(Records from a data source)
◆ ◆ ◆

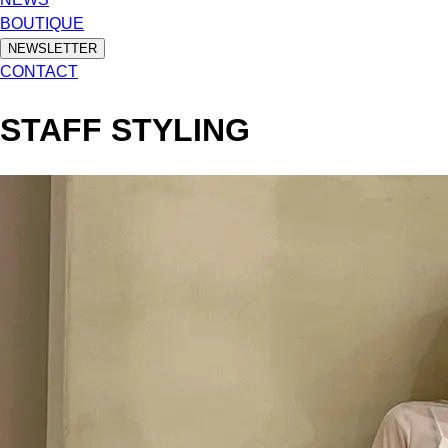
BOUTIQUE
NEWSLETTER
CONTACT
STAFF STYLING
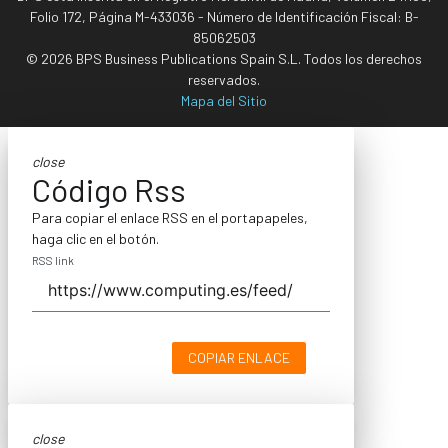
Folio 172, Página M-433036 - Número de Identificación Fiscal: B-
85062503
© 2026 BPS Business Publications Spain S.L. Todos los derechos
reservados.
Mapa del Sitio
close
Código Rss
Para copiar el enlace RSS en el portapapeles,
haga clic en el botón.
RSS link
COPIAR ENLACE
close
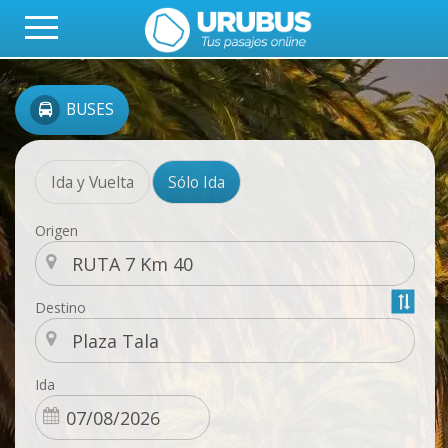
BUSES
Ida y Vuelta
Sólo Ida
Origen
Destino
Ida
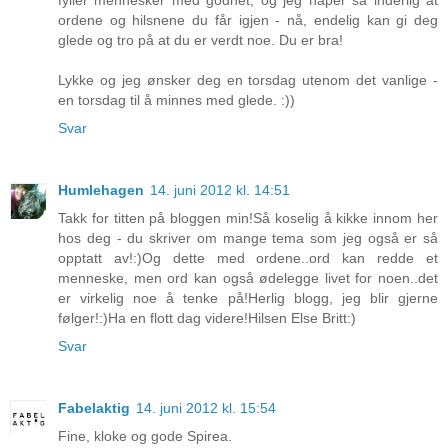
ordene og hilsnene du får igjen - nå, endelig kan gi deg
glede og tro på at du er verdt noe. Du er bra!
Lykke og jeg ønsker deg en torsdag utenom det vanlige -
en torsdag til å minnes med glede. :))
Svar
Humlehagen
14. juni 2012 kl. 14:51
Takk for titten på bloggen min!Så koselig å kikke innom her
hos deg - du skriver om mange tema som jeg også er så
opptatt av!:)Og dette med ordene..ord kan redde et
menneske, men ord kan også ødelegge livet for noen..det
er virkelig noe å tenke på!Herlig blogg, jeg blir gjerne
følger!:)Ha en flott dag videre!Hilsen Else Britt:)
Svar
Fabelaktig
14. juni 2012 kl. 15:54
Fine, kloke og gode Spirea.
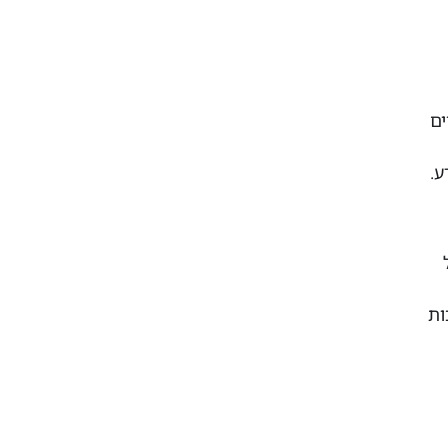
ים
ע.
ות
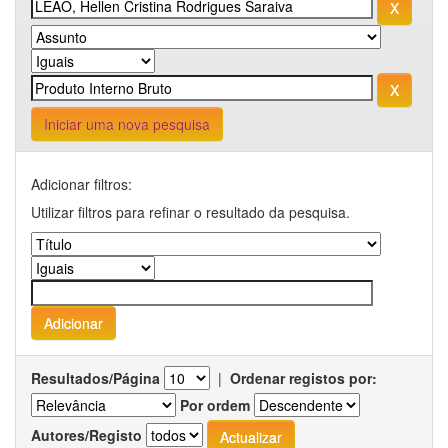
Iniciar uma nova pesquisa
Adicionar filtros:
Utilizar filtros para refinar o resultado da pesquisa.
Resultados/Página
|
Ordenar registos por:
Por ordem
Autores/Registo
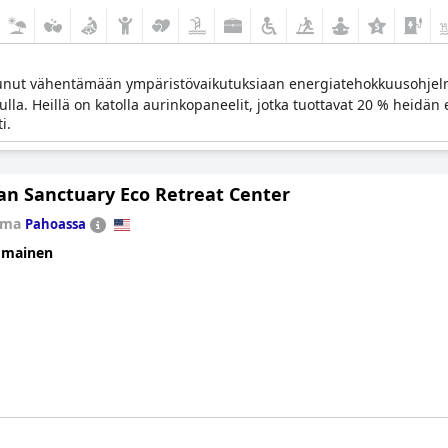
unut vähentämään ympäristövaikutuksiaan energiatehokkuusohjelm
ulla. Heillä on katolla aurinkopaneelit, jotka tuottavat 20 % heidän
i.
an Sanctuary Eco Retreat Center
loma
Pahoassa
omainen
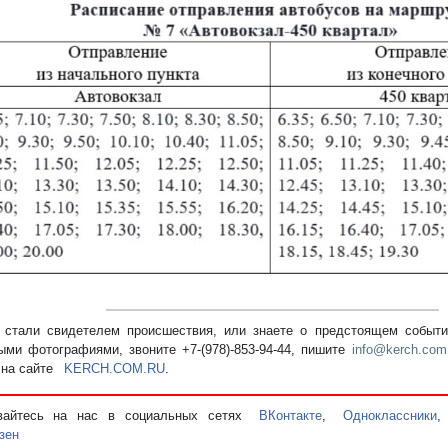
стали свидетелем происшествия, или знаете о предстоящем событии
ыми фотографиями, звоните +7-(978)-853-94-44,
пишите
info@kerch.com
 на сайте
KERCH.COM.RU
.
вайтесь на нас в социальных сетях
ВКонтакте
,
Одноклассники
зен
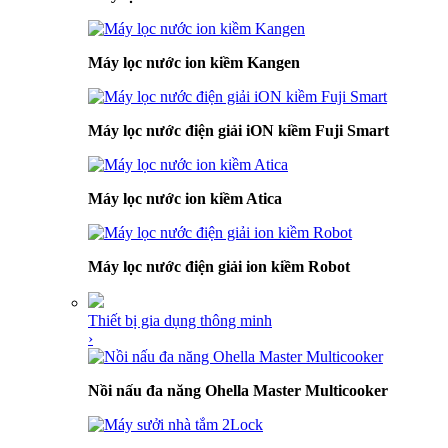
Máy lọc nước ion kiềm Kangen
Máy lọc nước điện giải iON kiềm Fuji Smart
Máy lọc nước ion kiềm Atica
Máy lọc nước điện giải ion kiềm Robot
Thiết bị gia dụng thông minh
›
Nồi nấu đa năng Ohella Master Multicooker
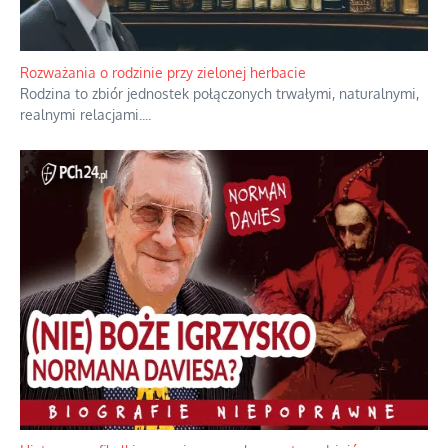
Bezobsługowe muzeum objawień w Alpach
Boże, nikt tego nie pilnuje, nic kompletnie.
...
Rozważania o rodzinie przy zielonej herbacie
Rodzina to zbiór jednostek połączonych trwałymi, naturalnymi,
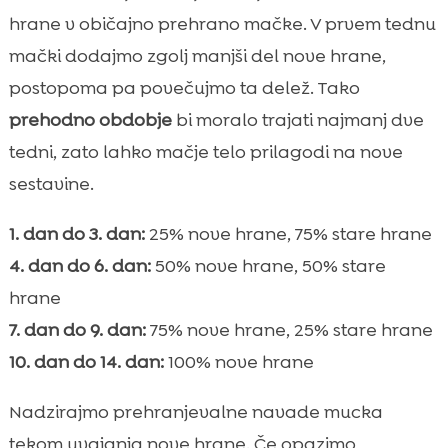
hrane v običajno prehrano mačke. V prvem tednu
mački dodajmo zgolj manjši del nove hrane,
postopoma pa povečujmo ta delež. Tako
prehodno obdobje
bi moralo trajati najmanj dve
tedni, zato lahko mačje telo prilagodi na nove
sestavine.
1. dan do 3. dan:
25% nove hrane, 75% stare hrane
4. dan do 6. dan:
50% nove hrane, 50% stare
hrane
7. dan do 9. dan:
75% nove hrane, 25% stare hrane
10. dan do 14. dan:
100% nove hrane
Nadzirajmo prehranjevalne navade mucka
tekom uvajanja nove hrane. Če opazimo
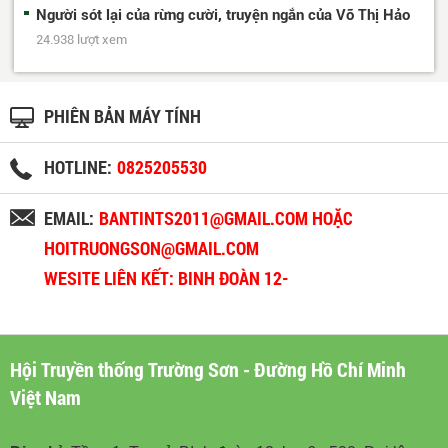
Người sót lại của rừng cười, truyện ngắn của Võ Thị Hảo
24.938 lượt xem
PHIÊN BẢN MÁY TÍNH
HOTLINE:
0825205530
EMAIL:
BANTINTS2011@GMAIL.COM HOẶC
HOITRUONGSON@GMAIL.COM
WESITE LIÊN KẾT: BINH ĐOÀN 12-
BINHDOAN12.VN
Hội Truyền thống Trường Sơn - Đường Hồ Chí Minh
Việt Nam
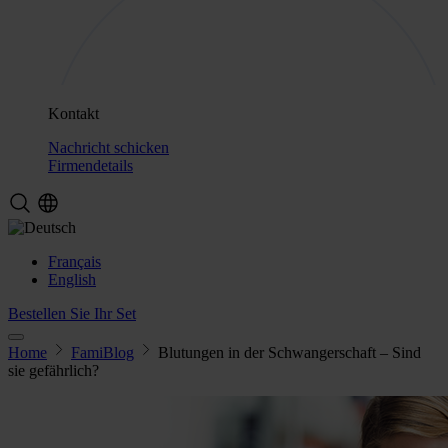
Kontakt
Nachricht schicken
Firmendetails
Français
English
Bestellen Sie Ihr Set
Home
FamiBlog
Blutungen in der Schwangerschaft – Sind
sie gefährlich?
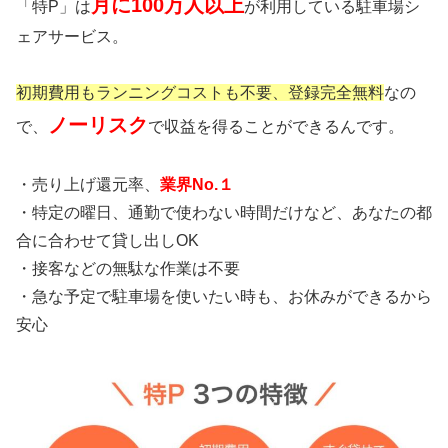
月に100万人以上
「特P」は
が利用している駐車場シ
ェアサービス。
初期費用もランニングコストも不要、登録完全無料
なの
ノーリスク
で、
で収益を得ることができるんです。
・売り上げ還元率、
業界No.１
・特定の曜日、通勤で使わない時間だけなど、あなたの都
合に合わせて貸し出しOK
・接客などの無駄な作業は不要
・急な予定で駐車場を使いたい時も、お休みができるから
安心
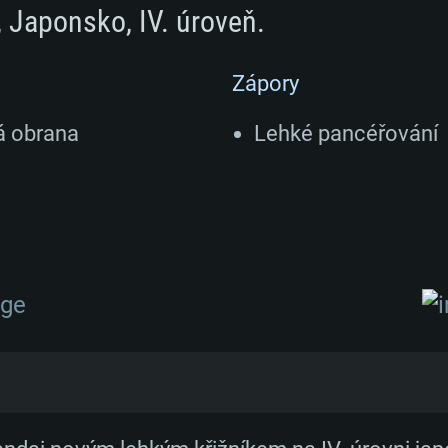
, Japonsko, IV. úroveň.
Zápory
á obrana
Lehké pancéřování
ndai byla dalším vývojem předchozí třídy Nagar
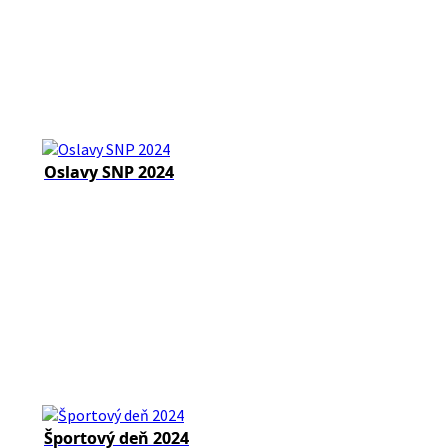
Oslavy SNP 2024
Športový deň 2024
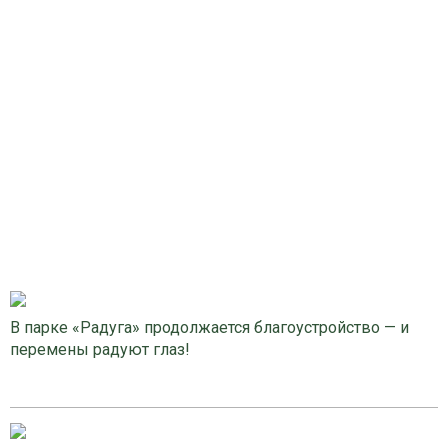
В парке «Радуга» продолжается благоустройство — и
перемены радуют глаз!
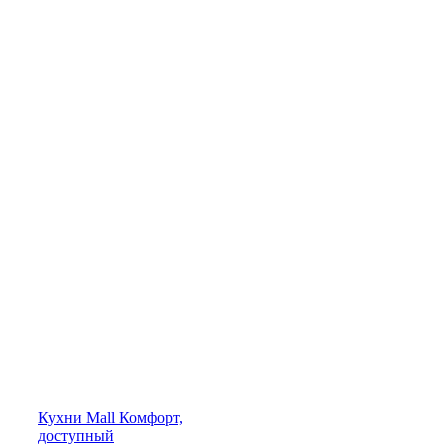
Кухни
Mall
Комфорт,
доступный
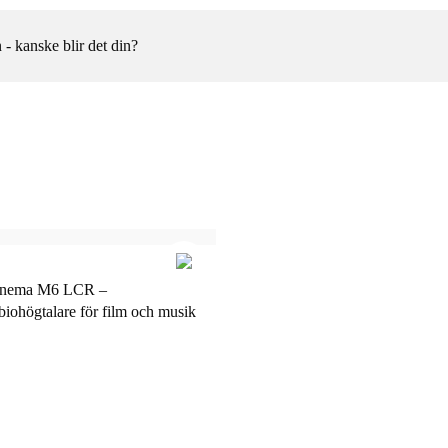
THX-klassad prestanda:
Konstruerad för att möta de hö
 - kanske blir det din?
erbjuder massivt takhöjd, dynam
ansträngning.
Mattvit specialutgåva:
En sällsynt, lågreflekterande mat
samtidigt som Cinema M6 är visue
Upplev kraften, detaljerna och k
mattvit specialutgåva.
nema M6 LCR –
ohögtalare för film och musik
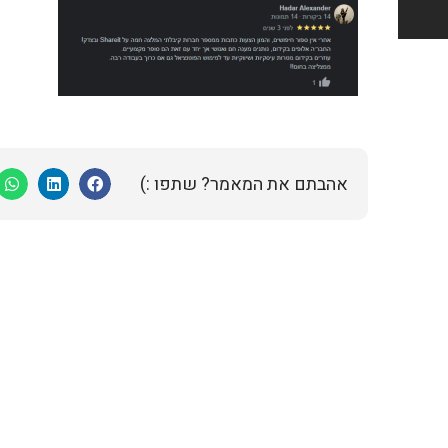
אהבתם את המאמר? שתפו :)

◆ ◆ ◆

● **What is required**: Could you return every line from the entries above in which the string "kiềm" occurs?

● **Task output**:
Máy lọc nước ion kiềm Kangen
Máy lọc nước điện giải iON kiềm Fuji Smart
Máy lọc nước ion kiềm Atica
Máy lọc nước điện giải ion kiềm Robot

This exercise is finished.